Composite seed words (is it supported by default or at least possible without modifications?)
Is the use of composite meaning seed words possible? Like for instance: "body dysphoria" (dysphoria by itself can mean multiple things, when associated with body is closer to a topic that I'm looking for).
If it is not supported by default, what would be the easiest way to implement this?
Would something like passing "body dysphoria", vectorizing it and including it as a vector directly into the seed list work? (by including extra logic into how seed words are handled)
Or would it be possible only with a custom tokenizer rule?
The seed words themselves are passed in their entirety to an embedding model, so from that perspective the seed words will have a significant effect in the steering of topics.
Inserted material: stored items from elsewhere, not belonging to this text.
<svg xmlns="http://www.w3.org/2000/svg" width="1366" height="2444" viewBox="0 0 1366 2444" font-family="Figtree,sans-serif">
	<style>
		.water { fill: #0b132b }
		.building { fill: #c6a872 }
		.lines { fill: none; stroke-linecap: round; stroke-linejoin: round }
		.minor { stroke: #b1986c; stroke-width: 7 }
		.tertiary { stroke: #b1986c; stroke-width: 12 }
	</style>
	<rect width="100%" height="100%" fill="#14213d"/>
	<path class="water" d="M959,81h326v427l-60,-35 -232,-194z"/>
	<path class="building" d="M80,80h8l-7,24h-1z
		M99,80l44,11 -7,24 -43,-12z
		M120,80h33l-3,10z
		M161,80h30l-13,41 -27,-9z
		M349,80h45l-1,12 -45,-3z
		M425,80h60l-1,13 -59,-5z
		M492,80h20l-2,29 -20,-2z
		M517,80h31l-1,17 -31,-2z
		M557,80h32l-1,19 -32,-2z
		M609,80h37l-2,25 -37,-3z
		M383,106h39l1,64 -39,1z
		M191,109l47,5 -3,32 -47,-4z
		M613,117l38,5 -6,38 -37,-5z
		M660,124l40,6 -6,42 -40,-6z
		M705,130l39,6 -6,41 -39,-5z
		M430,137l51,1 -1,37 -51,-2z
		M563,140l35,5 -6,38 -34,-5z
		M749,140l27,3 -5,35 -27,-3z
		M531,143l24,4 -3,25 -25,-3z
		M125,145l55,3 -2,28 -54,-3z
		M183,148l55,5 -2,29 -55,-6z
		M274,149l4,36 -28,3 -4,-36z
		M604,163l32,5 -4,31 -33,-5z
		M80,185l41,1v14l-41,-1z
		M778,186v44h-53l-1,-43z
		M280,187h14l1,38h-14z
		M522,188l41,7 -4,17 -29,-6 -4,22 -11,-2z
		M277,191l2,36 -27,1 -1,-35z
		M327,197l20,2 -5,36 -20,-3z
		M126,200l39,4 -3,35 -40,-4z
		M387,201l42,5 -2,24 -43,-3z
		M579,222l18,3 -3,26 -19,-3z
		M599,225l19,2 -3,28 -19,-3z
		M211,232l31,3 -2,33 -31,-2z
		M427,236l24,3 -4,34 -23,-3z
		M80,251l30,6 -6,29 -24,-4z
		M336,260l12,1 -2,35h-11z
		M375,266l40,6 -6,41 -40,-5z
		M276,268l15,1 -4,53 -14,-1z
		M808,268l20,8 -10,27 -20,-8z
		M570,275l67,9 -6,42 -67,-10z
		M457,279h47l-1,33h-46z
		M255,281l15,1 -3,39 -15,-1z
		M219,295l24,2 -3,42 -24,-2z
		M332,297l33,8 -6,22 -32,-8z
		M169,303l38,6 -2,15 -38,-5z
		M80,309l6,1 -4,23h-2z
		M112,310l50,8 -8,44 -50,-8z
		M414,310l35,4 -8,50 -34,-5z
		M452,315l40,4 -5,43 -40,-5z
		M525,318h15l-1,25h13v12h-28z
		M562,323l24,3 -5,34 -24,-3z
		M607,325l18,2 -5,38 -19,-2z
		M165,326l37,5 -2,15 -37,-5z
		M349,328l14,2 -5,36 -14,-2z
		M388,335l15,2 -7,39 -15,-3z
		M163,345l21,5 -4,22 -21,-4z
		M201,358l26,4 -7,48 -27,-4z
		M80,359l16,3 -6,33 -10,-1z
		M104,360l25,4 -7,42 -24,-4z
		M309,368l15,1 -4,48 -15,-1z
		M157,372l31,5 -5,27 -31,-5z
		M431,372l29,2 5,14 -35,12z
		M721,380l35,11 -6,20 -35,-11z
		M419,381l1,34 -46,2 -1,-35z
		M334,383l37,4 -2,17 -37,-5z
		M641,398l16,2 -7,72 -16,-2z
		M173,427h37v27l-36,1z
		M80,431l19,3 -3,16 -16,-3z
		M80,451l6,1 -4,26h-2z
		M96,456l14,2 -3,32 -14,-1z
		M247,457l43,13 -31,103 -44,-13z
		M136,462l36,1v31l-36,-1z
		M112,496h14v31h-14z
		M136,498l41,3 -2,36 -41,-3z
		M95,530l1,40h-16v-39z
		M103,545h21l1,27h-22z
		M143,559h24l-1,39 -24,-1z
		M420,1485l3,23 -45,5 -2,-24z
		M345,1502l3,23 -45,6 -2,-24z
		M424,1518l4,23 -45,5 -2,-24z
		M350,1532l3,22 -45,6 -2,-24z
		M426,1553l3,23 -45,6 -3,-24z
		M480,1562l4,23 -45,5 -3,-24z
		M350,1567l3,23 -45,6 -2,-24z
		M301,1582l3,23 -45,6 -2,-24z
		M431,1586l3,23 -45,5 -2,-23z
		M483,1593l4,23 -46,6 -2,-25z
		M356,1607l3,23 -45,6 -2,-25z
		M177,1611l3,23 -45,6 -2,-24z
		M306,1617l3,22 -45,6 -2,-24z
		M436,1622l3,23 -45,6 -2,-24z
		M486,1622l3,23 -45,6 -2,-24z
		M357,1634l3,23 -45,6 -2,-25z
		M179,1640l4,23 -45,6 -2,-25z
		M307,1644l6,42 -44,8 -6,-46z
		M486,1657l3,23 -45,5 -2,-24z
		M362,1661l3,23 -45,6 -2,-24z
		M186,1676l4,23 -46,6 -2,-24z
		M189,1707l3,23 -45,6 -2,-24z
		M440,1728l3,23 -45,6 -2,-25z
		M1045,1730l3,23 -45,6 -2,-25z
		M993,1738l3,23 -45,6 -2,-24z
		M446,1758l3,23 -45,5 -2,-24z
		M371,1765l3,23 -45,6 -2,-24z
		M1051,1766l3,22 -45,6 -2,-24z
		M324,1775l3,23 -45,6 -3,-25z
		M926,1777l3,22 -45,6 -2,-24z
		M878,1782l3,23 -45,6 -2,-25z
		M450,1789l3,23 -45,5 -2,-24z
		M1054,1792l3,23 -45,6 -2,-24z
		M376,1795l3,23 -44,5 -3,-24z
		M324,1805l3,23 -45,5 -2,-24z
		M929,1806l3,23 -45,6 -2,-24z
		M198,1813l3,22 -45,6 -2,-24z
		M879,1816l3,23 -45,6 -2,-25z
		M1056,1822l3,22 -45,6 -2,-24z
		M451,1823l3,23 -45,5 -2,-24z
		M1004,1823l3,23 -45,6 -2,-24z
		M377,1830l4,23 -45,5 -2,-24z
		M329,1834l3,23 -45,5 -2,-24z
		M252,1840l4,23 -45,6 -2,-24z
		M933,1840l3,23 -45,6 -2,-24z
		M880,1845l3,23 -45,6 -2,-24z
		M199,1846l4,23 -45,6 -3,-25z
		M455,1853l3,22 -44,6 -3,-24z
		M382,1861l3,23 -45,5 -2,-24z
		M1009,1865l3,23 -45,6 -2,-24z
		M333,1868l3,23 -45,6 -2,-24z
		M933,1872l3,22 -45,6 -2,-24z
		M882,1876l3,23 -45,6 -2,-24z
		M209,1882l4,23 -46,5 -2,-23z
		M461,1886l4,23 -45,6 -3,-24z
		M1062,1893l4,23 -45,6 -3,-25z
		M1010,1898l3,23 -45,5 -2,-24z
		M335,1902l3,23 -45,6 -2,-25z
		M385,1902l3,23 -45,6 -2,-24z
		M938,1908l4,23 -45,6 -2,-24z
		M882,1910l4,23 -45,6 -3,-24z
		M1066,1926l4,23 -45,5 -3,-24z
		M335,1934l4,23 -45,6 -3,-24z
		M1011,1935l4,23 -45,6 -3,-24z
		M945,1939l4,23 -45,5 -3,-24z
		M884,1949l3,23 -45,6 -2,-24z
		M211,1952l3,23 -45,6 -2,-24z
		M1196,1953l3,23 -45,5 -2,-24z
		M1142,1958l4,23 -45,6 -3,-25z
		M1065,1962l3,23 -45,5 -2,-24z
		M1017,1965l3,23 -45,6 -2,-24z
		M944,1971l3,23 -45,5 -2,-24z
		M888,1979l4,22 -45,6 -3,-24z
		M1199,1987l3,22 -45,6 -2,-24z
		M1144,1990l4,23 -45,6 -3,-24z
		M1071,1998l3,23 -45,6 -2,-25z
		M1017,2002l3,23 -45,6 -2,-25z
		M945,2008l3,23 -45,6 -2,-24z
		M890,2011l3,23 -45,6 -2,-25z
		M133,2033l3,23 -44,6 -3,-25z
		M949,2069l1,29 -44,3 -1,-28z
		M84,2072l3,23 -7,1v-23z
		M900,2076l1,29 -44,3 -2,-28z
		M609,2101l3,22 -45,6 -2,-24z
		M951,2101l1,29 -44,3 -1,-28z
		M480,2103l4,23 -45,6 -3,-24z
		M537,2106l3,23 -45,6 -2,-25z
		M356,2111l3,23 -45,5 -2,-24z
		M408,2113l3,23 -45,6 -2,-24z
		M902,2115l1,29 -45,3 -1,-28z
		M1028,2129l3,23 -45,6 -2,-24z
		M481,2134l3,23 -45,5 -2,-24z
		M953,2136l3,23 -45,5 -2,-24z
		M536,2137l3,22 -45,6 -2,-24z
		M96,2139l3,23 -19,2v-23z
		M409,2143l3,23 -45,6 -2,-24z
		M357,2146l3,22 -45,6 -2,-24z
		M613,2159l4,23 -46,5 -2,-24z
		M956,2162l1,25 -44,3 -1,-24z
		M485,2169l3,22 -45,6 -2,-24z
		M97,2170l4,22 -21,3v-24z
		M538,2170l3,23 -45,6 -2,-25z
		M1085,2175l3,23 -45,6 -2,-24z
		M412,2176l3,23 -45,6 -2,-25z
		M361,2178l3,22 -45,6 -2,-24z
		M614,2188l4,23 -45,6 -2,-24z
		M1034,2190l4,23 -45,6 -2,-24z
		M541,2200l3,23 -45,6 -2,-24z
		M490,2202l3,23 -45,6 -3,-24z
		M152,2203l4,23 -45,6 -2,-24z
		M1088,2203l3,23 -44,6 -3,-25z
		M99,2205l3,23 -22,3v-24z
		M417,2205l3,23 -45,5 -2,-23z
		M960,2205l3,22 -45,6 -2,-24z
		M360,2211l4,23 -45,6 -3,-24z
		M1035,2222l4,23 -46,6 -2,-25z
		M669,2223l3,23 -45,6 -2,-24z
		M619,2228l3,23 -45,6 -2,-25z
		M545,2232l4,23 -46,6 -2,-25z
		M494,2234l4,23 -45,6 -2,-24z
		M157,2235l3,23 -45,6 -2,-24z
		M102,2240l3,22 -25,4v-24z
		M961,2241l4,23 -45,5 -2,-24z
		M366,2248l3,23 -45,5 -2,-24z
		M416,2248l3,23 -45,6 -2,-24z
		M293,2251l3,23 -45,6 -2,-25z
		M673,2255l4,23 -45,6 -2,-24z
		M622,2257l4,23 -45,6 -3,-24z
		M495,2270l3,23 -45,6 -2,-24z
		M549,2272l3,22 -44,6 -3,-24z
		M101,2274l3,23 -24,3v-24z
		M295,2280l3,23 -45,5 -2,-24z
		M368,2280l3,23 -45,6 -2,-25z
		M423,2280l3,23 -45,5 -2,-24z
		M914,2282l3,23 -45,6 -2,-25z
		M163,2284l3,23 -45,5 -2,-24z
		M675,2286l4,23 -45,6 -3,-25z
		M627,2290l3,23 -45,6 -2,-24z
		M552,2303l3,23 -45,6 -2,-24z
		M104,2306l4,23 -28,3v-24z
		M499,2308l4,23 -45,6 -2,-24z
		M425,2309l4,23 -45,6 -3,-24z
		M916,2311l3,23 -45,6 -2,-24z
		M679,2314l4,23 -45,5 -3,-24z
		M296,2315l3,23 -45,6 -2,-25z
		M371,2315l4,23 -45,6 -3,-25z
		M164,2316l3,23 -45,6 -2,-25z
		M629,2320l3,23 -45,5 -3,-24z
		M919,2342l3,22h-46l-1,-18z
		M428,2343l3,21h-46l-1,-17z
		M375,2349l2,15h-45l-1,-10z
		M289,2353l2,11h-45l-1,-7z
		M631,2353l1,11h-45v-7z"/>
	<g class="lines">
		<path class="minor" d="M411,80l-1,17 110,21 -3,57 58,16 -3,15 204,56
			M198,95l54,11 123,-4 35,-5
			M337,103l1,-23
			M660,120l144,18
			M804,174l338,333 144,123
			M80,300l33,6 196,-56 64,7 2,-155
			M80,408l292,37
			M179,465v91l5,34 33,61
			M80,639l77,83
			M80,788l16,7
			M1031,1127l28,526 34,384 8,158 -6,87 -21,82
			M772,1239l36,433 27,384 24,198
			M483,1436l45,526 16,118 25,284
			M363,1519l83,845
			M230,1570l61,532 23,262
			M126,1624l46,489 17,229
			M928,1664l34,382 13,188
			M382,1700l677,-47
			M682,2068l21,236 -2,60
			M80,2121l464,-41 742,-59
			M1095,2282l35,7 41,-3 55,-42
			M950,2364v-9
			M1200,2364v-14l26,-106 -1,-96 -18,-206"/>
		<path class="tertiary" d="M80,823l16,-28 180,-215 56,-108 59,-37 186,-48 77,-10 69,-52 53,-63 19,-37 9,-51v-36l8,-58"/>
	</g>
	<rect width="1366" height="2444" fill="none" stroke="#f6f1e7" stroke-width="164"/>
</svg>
For the word vectorizer, you would have to make sure that n-grams are supported if you also want to increase their c-TF-IDF values but it is not necessary if you do not care about the weighting of the seed words themselves.
I understand, so it should work out of the box, as far as semantic meaning of the words together is concerned. However in my case I might have a tracked topic containing a seed term which is "dysphoria" alone and another topic which contains "body dysphoria". Even more so for a topic consisting of "family" vs a topic consisting of "family issues". So in this regard, I suppose n-gram might be needed?
Yes, you would need n-grams for the representations themselves but not for the assignment of topics since that is handled automatically.